---------- SOURCE TEXT ----------
Reputation: 2207
I'm trying to figure a way out to compare each directory path against a given regular expression to find out if it matches that pattern or not.
I have the following list of paths
C:\Dir
C:\Dir\data
C:\Dir\data\file1
C:\Dir\data\file2
C:\Dir\data\match1\file1
C:\Dir\data\match1\file2
I only want to print those paths that match the following pattern where "*" can replace zero or more directory levels and match1 can be either the name of a file or directory.
C:\Dir\*\match1
I figured out that re.match() would help me out with this but I'm having a hard time trying to figure out how to define the pattern and the one I came up with (pasted below) doesn't work at all. item will contain the path in quotes
re.match("((C:\\)(Dir)\\(.*)\\(match1))",item)
Can someone please help me out with this task ?
Upvotes: 2
Views: 4422
Reputation: 11
Since I don't have yet reputation to comment, I'll remark here.
---------- DATA UNDER STUDY ----------
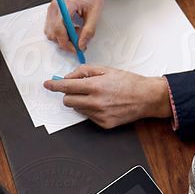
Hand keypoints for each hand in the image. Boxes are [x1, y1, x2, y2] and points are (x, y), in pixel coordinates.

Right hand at [44, 0, 110, 52]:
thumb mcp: (95, 13)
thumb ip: (88, 31)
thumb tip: (81, 45)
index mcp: (64, 5)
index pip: (59, 29)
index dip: (67, 43)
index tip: (76, 49)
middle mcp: (55, 7)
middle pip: (53, 33)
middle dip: (66, 41)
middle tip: (80, 40)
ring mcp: (52, 8)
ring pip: (51, 32)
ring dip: (63, 37)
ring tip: (77, 31)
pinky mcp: (53, 10)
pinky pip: (52, 27)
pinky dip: (61, 32)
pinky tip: (72, 27)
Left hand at [44, 65, 170, 128]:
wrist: (147, 98)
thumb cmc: (129, 82)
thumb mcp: (107, 70)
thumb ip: (85, 71)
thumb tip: (69, 77)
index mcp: (96, 86)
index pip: (67, 87)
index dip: (55, 86)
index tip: (48, 85)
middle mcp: (96, 102)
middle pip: (68, 101)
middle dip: (69, 94)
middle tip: (77, 89)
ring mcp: (100, 115)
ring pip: (78, 109)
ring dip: (81, 102)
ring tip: (97, 96)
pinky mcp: (104, 124)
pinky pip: (88, 117)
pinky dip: (91, 110)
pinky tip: (104, 104)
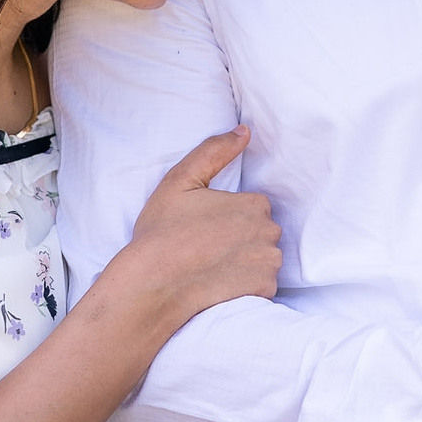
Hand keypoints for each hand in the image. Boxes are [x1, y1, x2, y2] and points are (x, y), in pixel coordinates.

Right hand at [110, 129, 281, 335]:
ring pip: (264, 258)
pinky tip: (222, 284)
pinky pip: (264, 285)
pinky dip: (249, 286)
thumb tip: (244, 131)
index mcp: (253, 204)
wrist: (153, 284)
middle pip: (262, 233)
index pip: (254, 207)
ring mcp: (268, 263)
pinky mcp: (264, 290)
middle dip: (242, 239)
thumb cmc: (163, 231)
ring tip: (215, 267)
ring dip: (248, 262)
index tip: (206, 227)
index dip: (229, 217)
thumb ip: (214, 151)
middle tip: (208, 248)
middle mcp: (268, 232)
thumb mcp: (180, 180)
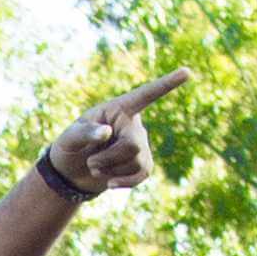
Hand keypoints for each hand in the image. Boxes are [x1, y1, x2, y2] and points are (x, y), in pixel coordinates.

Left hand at [36, 66, 190, 202]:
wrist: (72, 173)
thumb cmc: (70, 146)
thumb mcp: (69, 137)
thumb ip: (85, 132)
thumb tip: (107, 133)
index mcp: (119, 109)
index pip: (145, 95)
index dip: (167, 84)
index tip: (187, 72)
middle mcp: (133, 124)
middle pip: (133, 145)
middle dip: (110, 158)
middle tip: (91, 162)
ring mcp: (140, 144)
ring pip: (137, 162)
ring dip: (112, 170)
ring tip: (96, 167)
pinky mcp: (141, 163)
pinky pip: (142, 175)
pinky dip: (125, 182)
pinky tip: (111, 183)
----------
_WHAT THE TASK ASKS_:
Continue the forum thread about matching directory paths with a regular expression, starting right after its final sentence.

_TASK OUTPUT_:
The solution proposed by @Jan works for the particular list of paths in question, but has a few problems if applied as a general solution. If list of paths is as follows:
>>> print paths
C:\Dir
C:\Dir\data
C:\Dir\match1
C:\Dir\data\file1
C:\Dir\data\match1\file1
C:\Dir\data\match1\file2
C:\Dir\data\abcmatch1def\file3
C:\Dir\data\file1\match12
C:\Dir\data\file1\match1
>>>
the (r'C:\Dir\.+?match1.*') fails to match "C:\Dir\match1" and produces false positives, i.e. "C:\Dir\data\abcmatch1def\file3" and "C:\Dir\data\file1\match12".
Proposed solution:
>>> import re
>>> for line in paths.splitlines():
... if re.match(r"C:\\Dir.*\\match1(\\|$)", line):
... print line
...
C:\Dir\match1
C:\Dir\data\match1\file1
C:\Dir\data\match1\file2
C:\Dir\data\file1\match1
>>>
Upvotes: 0
Reputation: 43169
You could go for:
^C:\\Dir\\.+?match1.*
Python
, this would be:
import re
rx = re.compile(r'C:\\Dir\\.+?match1.*')
files = [r'C:\Dir', r'C:\Dir\data', r'C:\Dir\data\file1', r'C:\Dir\data\file2', r'C:\Dir\data\match1\file1', r'C:\Dir\data\match1\file2']
filtered = [match.group(0)
for file in files
for match in [rx.match(file)]
if match]
print(filtered)
Or, if you like filter()
and lambda()
:
filtered = list(filter(lambda x: rx.match(x), files))
Upvotes: 1
Reputation: 5789
Your regexp is:
^C:\\Dir\\.*match1
Explanation is:
C:\\Dir\\
is start sub string of your path
.*
any other symbols in path
match1
explicit name of something that goes after (file or dir)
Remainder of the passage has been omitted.